------ Data for analysis ------
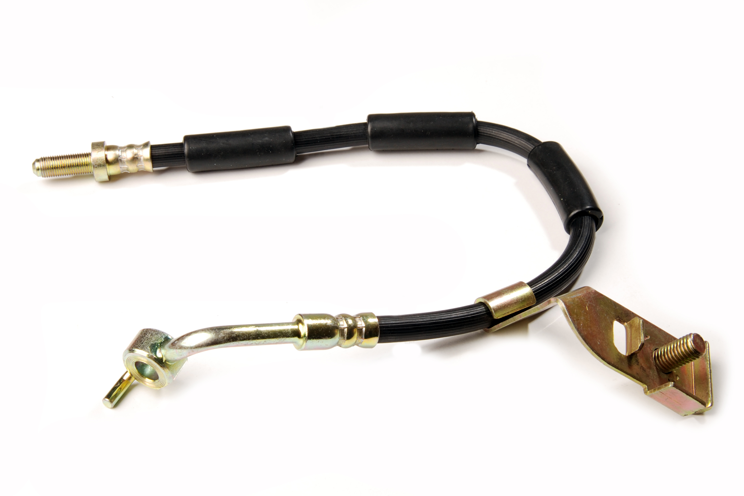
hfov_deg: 37.9
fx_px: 1085
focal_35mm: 52
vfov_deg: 25.8
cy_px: 248
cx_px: 372
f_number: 13
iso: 100
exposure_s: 1/125
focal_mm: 35
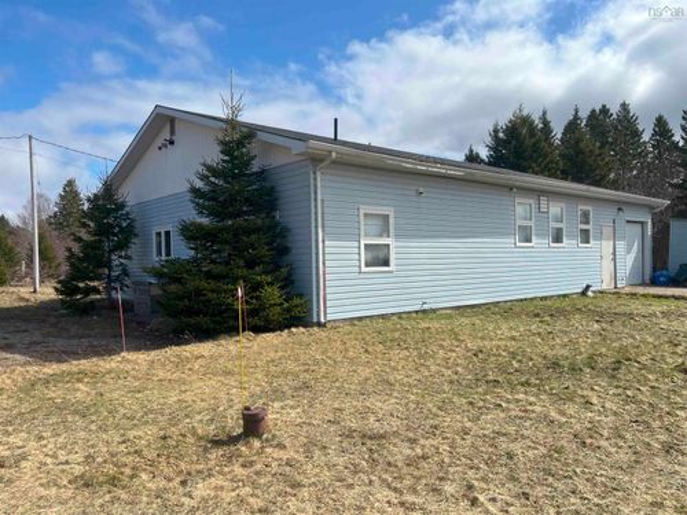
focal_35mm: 26
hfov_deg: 67.3
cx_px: 344
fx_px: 516
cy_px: 258
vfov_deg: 53.1
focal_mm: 5.1
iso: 50
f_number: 1.6
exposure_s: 1/4854
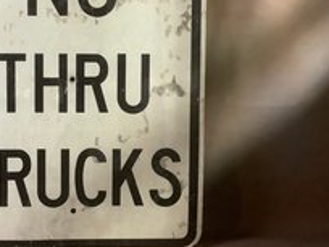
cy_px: 86
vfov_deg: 27.9
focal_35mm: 52
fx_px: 494
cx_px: 86
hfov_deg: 36.1
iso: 320
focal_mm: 3.3
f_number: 2.4
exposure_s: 1/40
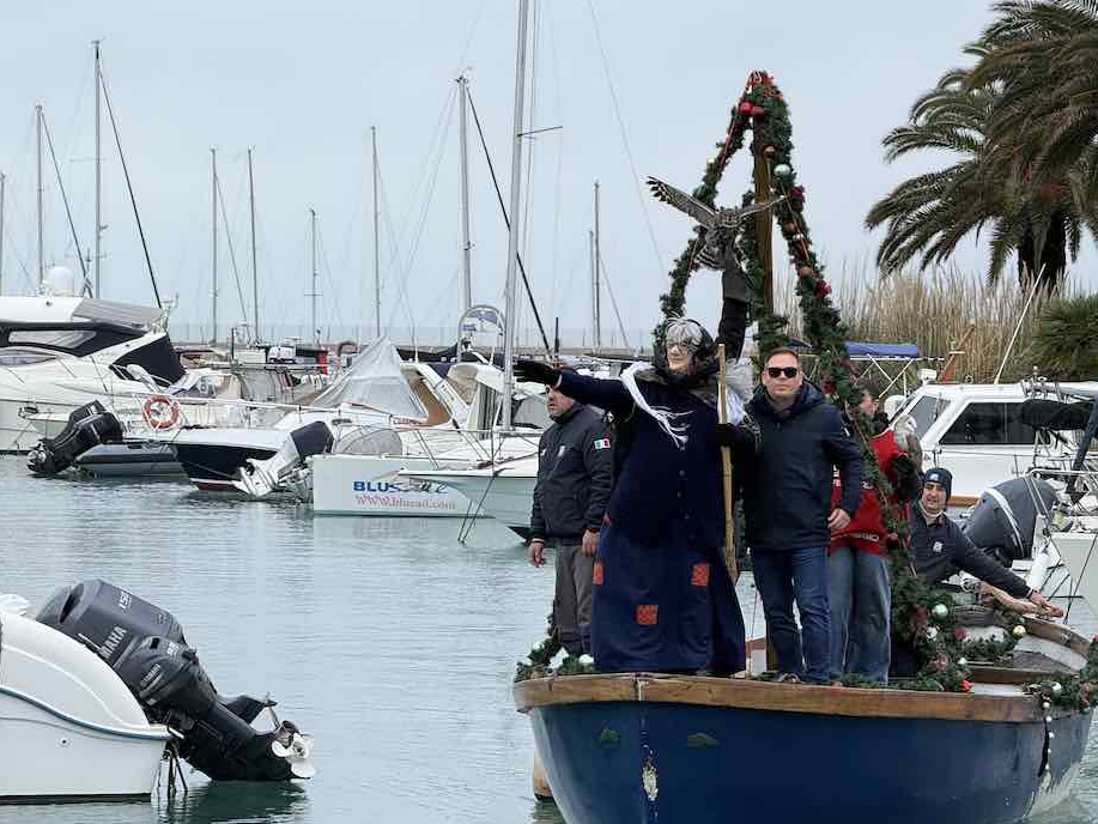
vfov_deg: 9.5
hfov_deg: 12.6
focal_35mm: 157
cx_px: 620
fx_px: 4981
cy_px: 435
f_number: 2.8
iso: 64
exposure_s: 1/379
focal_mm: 15.66
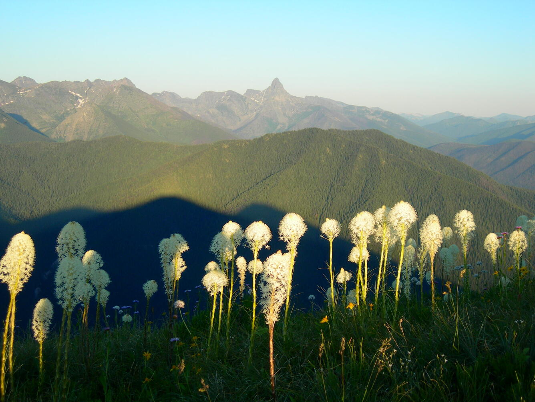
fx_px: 943
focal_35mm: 61
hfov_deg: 31.7
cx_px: 268
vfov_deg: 24.0
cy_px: 201
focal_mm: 12.7
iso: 50
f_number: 3.5
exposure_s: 1/305
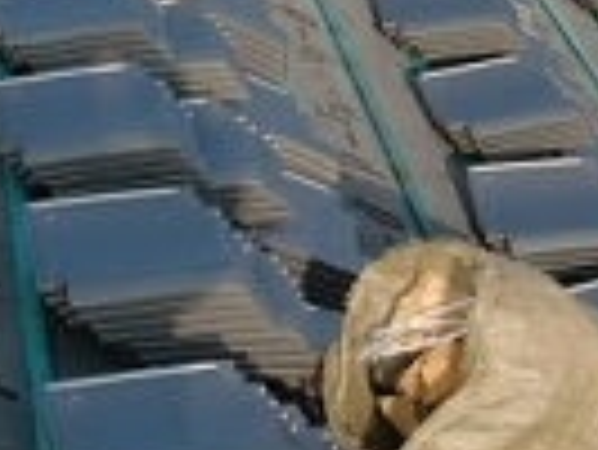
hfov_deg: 15.4
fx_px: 2213
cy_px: 117
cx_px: 288
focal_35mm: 128
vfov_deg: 11.6
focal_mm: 6.66
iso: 64
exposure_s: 1/500
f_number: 3.9
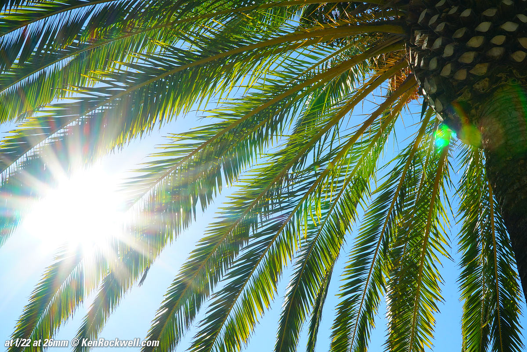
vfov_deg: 34.3
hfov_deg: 49.5
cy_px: 176
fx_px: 571
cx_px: 264
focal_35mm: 39
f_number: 22
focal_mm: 26
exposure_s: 1/125
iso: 500
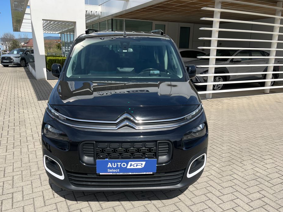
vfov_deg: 48.2
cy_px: 117
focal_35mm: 29
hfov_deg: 61.6
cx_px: 131
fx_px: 237
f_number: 1.6
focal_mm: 5.1
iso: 50
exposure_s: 1/3135
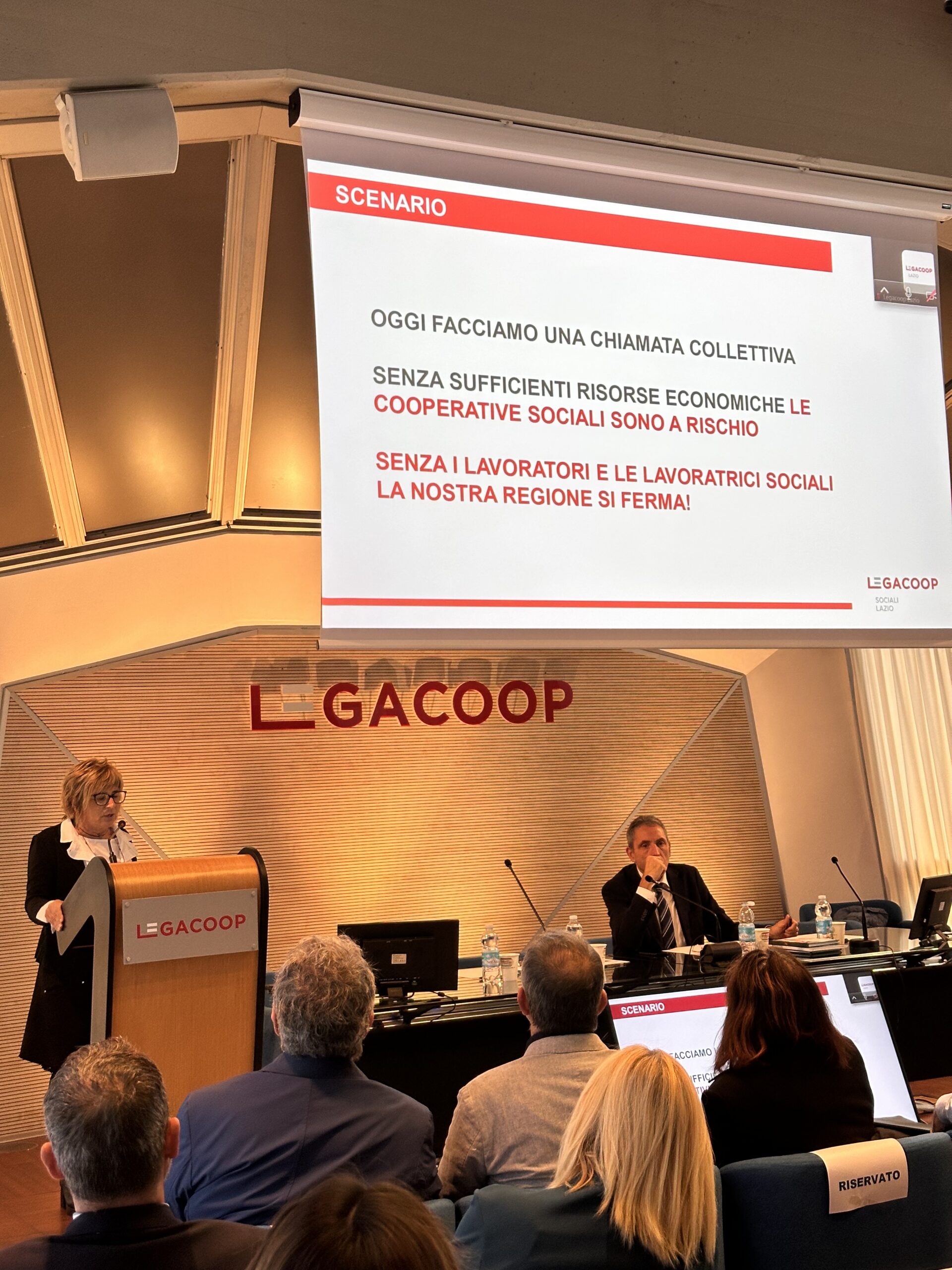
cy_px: 635
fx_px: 1760
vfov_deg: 39.7
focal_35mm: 48
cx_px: 476
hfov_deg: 30.3
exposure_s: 1/100
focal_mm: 6.86
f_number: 1.78
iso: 80
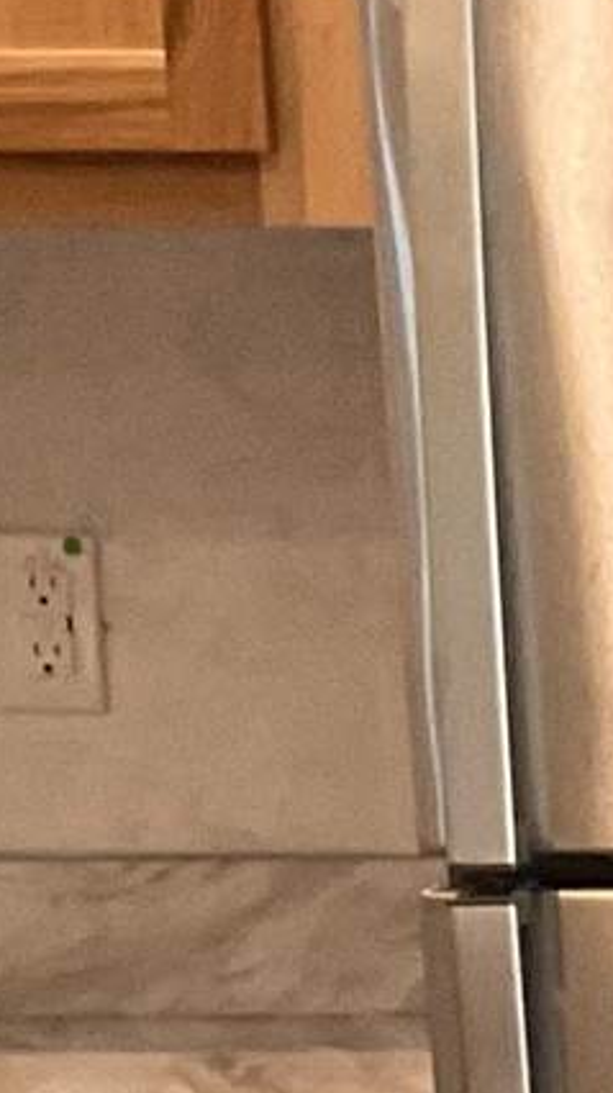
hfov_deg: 5.0
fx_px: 6602
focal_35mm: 228
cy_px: 1894
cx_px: 1831
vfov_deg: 9.1
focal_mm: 3
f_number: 1.8
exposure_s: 1/60
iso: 80
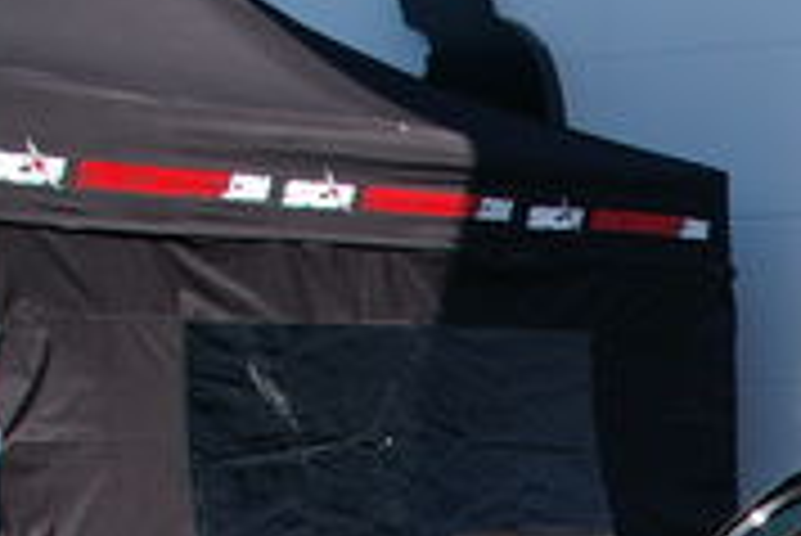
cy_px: 779
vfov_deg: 13.4
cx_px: 1238
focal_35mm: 97
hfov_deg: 18.4
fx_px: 2160
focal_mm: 18
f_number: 7.1
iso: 200
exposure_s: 1/320
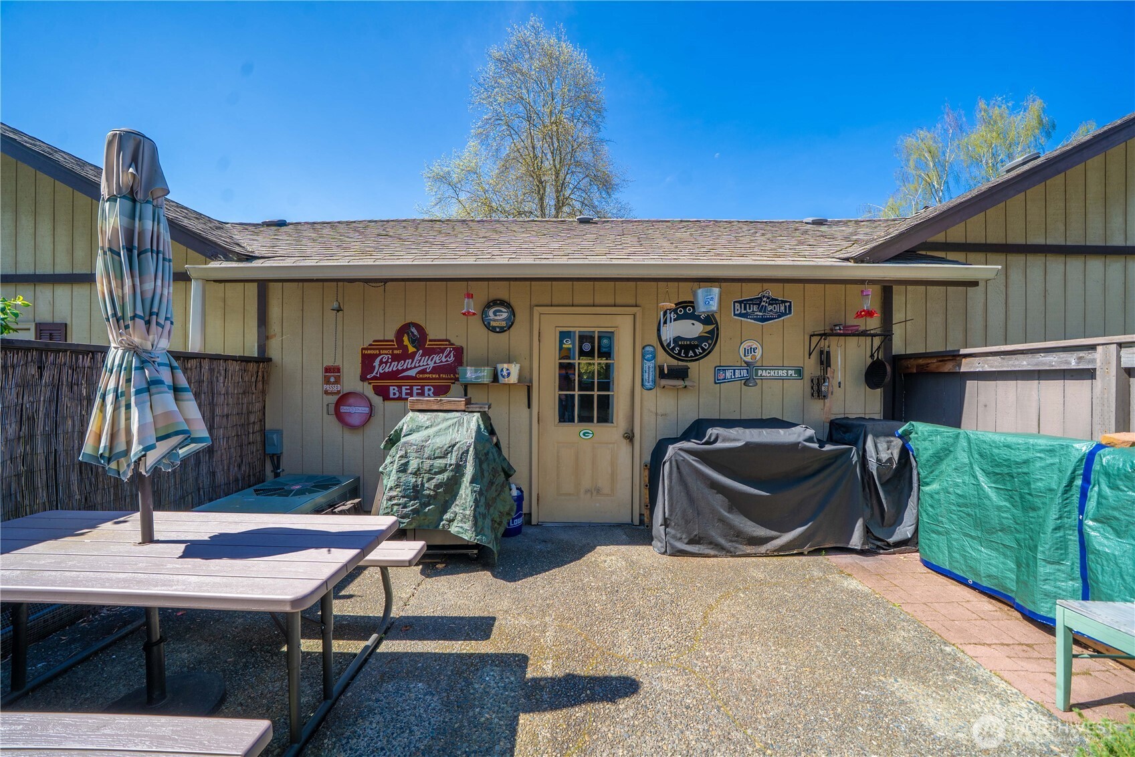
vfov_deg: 90.0
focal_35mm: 12
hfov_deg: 112.6
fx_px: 378
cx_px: 568
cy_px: 378
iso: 100
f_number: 6.7
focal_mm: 12
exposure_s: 1/125
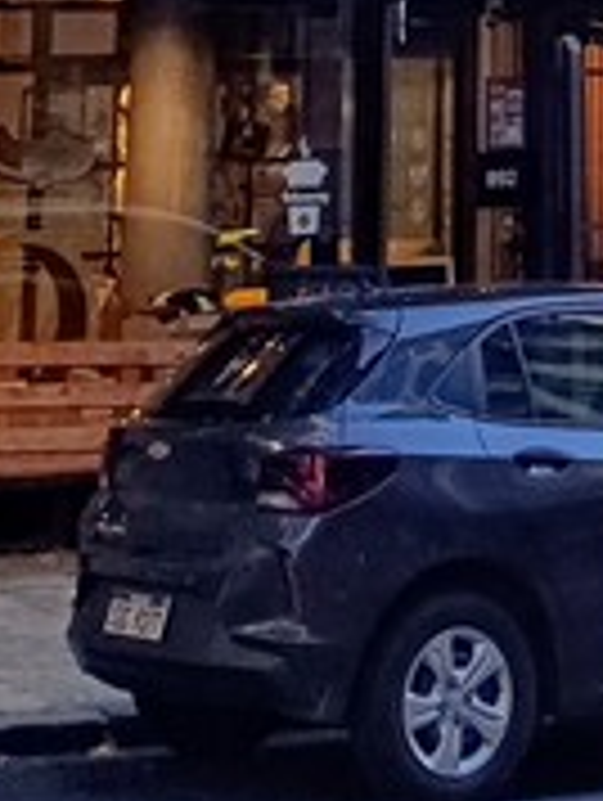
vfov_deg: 11.5
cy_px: -1192
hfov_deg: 10.6
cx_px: 742
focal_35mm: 138
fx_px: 3198
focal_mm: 5.59
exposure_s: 1/203
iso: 51
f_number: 1.88
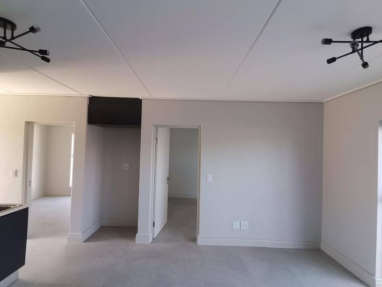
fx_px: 188
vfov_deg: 74.7
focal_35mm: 17
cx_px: 191
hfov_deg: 91.0
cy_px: 144
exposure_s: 1/50
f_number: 2.4
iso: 64
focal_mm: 1.78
------
:: About this exercise ::
Pictures are to be left out. Write out only the lines above starting at the one with "focal_mm: 26" and ending at the one with "exposure_s: 1/320", both lines included, exactly.

:: Exercise result ::
focal_mm: 26
exposure_s: 1/125
iso: 500
vfov_deg: 48.2
cy_px: 117
focal_35mm: 29
hfov_deg: 61.6
cx_px: 131
fx_px: 237
f_number: 1.6
focal_mm: 5.1
iso: 50
exposure_s: 1/3135
cy_px: 635
fx_px: 1760
vfov_deg: 39.7
focal_35mm: 48
cx_px: 476
hfov_deg: 30.3
exposure_s: 1/100
focal_mm: 6.86
f_number: 1.78
iso: 80
hfov_deg: 5.0
fx_px: 6602
focal_35mm: 228
cy_px: 1894
cx_px: 1831
vfov_deg: 9.1
focal_mm: 3
f_number: 1.8
exposure_s: 1/60
iso: 80
cy_px: 779
vfov_deg: 13.4
cx_px: 1238
focal_35mm: 97
hfov_deg: 18.4
fx_px: 2160
focal_mm: 18
f_number: 7.1
iso: 200
exposure_s: 1/320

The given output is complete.